Saved data entries
++++

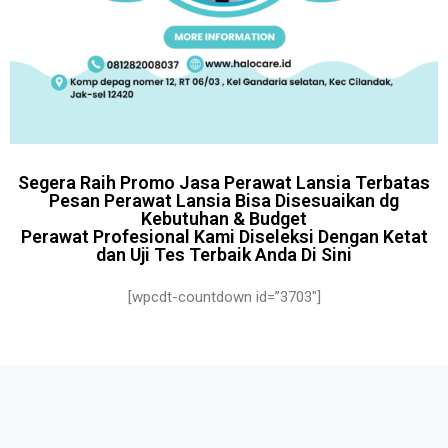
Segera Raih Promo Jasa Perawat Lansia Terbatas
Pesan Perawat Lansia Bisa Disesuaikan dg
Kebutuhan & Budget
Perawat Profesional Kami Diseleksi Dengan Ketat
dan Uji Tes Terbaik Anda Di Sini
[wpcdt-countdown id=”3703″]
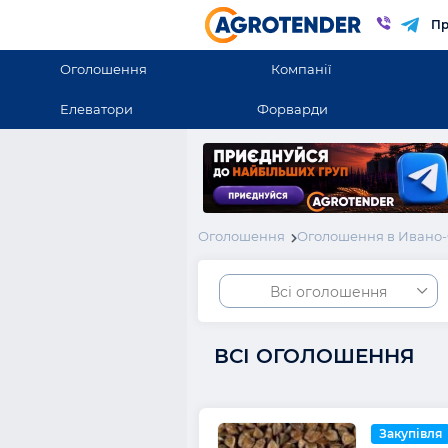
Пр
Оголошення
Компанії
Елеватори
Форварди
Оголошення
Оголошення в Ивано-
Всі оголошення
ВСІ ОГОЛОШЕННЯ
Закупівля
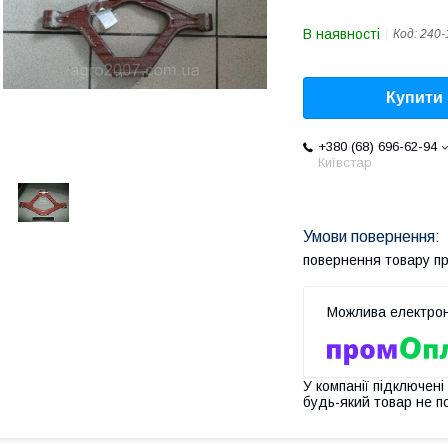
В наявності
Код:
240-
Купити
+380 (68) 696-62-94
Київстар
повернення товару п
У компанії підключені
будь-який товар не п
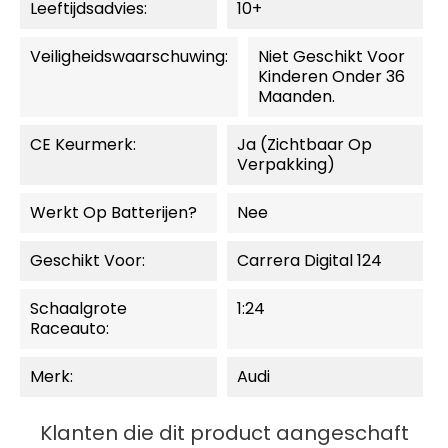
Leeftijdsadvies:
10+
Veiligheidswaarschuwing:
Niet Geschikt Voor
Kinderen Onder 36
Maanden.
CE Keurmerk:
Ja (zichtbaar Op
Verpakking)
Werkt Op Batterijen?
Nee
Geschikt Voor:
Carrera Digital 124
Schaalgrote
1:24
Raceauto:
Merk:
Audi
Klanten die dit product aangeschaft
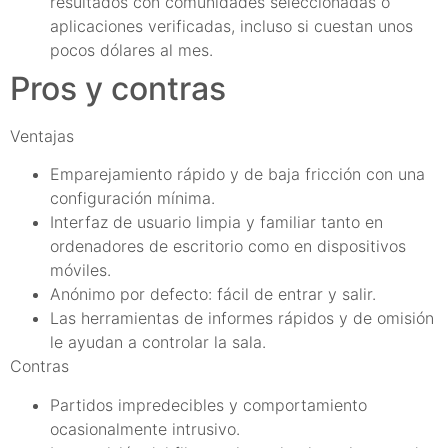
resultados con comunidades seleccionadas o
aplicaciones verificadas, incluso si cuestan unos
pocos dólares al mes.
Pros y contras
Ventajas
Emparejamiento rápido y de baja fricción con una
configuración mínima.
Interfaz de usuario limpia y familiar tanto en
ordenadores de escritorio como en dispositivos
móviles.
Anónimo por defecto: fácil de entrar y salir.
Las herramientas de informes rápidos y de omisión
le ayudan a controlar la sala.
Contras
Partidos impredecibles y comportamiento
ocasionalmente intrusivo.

++++

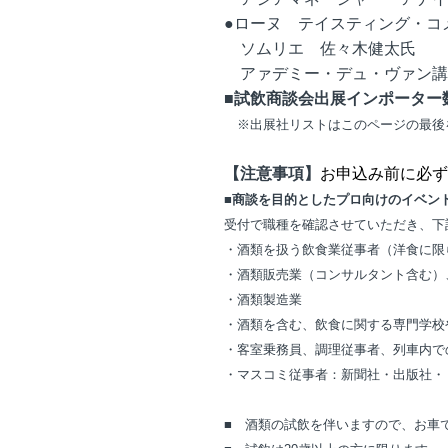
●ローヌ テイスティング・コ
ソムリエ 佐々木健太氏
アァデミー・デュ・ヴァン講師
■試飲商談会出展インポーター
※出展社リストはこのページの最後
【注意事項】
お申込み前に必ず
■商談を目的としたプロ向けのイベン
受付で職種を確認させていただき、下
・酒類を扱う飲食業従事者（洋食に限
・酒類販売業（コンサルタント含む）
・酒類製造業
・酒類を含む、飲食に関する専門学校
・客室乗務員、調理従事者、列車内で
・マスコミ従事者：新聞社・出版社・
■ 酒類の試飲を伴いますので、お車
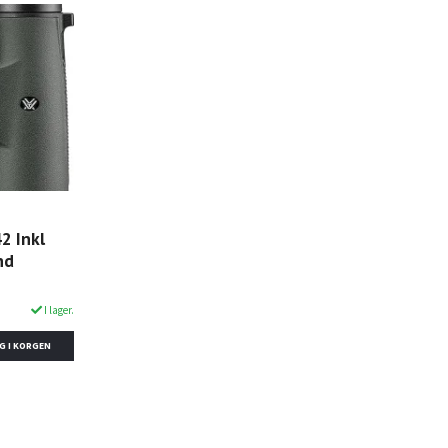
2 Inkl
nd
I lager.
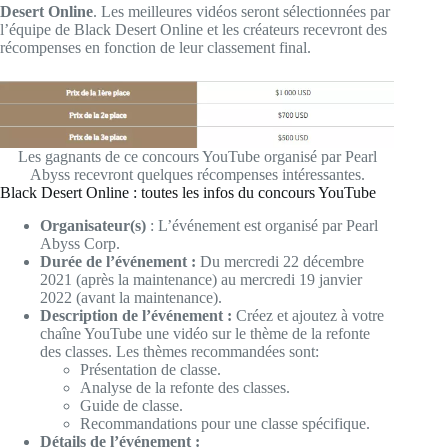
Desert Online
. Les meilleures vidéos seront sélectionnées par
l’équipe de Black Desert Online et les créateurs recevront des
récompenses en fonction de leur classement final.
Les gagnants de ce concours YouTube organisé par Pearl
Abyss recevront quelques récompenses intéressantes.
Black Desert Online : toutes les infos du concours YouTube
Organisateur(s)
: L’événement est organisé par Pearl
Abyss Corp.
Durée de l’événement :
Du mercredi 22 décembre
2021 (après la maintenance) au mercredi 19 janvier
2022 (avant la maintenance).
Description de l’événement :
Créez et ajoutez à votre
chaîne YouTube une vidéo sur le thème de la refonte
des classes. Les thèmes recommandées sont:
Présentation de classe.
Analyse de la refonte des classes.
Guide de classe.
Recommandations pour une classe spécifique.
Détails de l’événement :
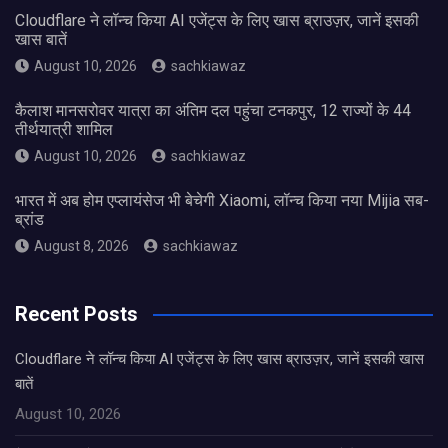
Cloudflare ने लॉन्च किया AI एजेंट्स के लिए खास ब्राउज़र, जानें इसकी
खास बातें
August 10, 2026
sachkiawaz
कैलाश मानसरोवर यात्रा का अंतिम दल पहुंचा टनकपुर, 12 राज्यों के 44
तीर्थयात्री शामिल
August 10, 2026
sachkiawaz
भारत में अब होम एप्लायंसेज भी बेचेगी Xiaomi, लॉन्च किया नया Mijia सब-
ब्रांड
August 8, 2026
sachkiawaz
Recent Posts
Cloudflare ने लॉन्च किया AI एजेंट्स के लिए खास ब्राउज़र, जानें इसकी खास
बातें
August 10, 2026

++++

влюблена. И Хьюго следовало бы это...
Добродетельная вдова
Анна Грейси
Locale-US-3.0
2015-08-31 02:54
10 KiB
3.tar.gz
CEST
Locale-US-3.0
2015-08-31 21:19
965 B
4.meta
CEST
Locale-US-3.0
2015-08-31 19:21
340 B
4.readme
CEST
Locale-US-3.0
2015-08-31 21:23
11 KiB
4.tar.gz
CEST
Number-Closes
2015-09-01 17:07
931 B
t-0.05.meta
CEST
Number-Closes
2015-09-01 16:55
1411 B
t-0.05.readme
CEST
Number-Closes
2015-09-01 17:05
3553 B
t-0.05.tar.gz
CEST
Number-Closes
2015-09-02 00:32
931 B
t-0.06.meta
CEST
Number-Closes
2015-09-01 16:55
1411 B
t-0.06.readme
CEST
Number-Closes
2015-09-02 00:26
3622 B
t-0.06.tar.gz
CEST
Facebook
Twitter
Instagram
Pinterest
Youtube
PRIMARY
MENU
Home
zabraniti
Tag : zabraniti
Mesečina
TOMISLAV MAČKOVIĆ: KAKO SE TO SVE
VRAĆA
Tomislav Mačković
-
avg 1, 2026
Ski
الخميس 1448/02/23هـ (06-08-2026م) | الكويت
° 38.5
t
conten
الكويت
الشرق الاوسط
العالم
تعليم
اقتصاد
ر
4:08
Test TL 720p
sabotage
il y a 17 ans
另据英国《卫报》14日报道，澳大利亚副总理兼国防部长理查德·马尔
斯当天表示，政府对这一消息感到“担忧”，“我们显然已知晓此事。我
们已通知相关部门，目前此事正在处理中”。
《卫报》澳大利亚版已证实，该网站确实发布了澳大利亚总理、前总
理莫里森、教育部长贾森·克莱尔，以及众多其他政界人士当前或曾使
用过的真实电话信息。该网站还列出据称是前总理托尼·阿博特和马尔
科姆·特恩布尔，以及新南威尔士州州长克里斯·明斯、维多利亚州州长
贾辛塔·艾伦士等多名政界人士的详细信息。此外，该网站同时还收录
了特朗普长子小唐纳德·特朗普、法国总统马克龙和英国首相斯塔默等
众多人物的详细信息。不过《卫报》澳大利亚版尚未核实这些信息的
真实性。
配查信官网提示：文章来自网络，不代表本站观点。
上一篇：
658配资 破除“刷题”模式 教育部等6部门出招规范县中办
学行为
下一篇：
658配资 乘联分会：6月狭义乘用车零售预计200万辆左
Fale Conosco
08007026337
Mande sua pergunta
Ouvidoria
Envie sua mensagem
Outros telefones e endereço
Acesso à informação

++++

▸ What the exercise asks
Starting at the line that contains "В наявності" and stopping after the line that contains "Klanten die dit product aangeschaft", rewrite those lines with "Audi" changed to "Porsche" and everything else left as it is. Leave the pictures out of your answer.

▸ Solution for this task
В наявності
Код:
240-
Купити
+380 (68) 696-62-94
Київстар
повернення товару п
У компанії підключені
будь-який товар не п
Leeftijdsadvies:
10+
Veiligheidswaarschuwing:
Niet Geschikt Voor
Kinderen Onder 36
Maanden.
CE Keurmerk:
Ja (zichtbaar Op
Verpakking)
Werkt Op Batterijen?
Nee
Geschikt Voor:
Carrera Digital 124
Schaalgrote
1:24
Raceauto:
Merk:
Porsche
Klanten die dit product aangeschaft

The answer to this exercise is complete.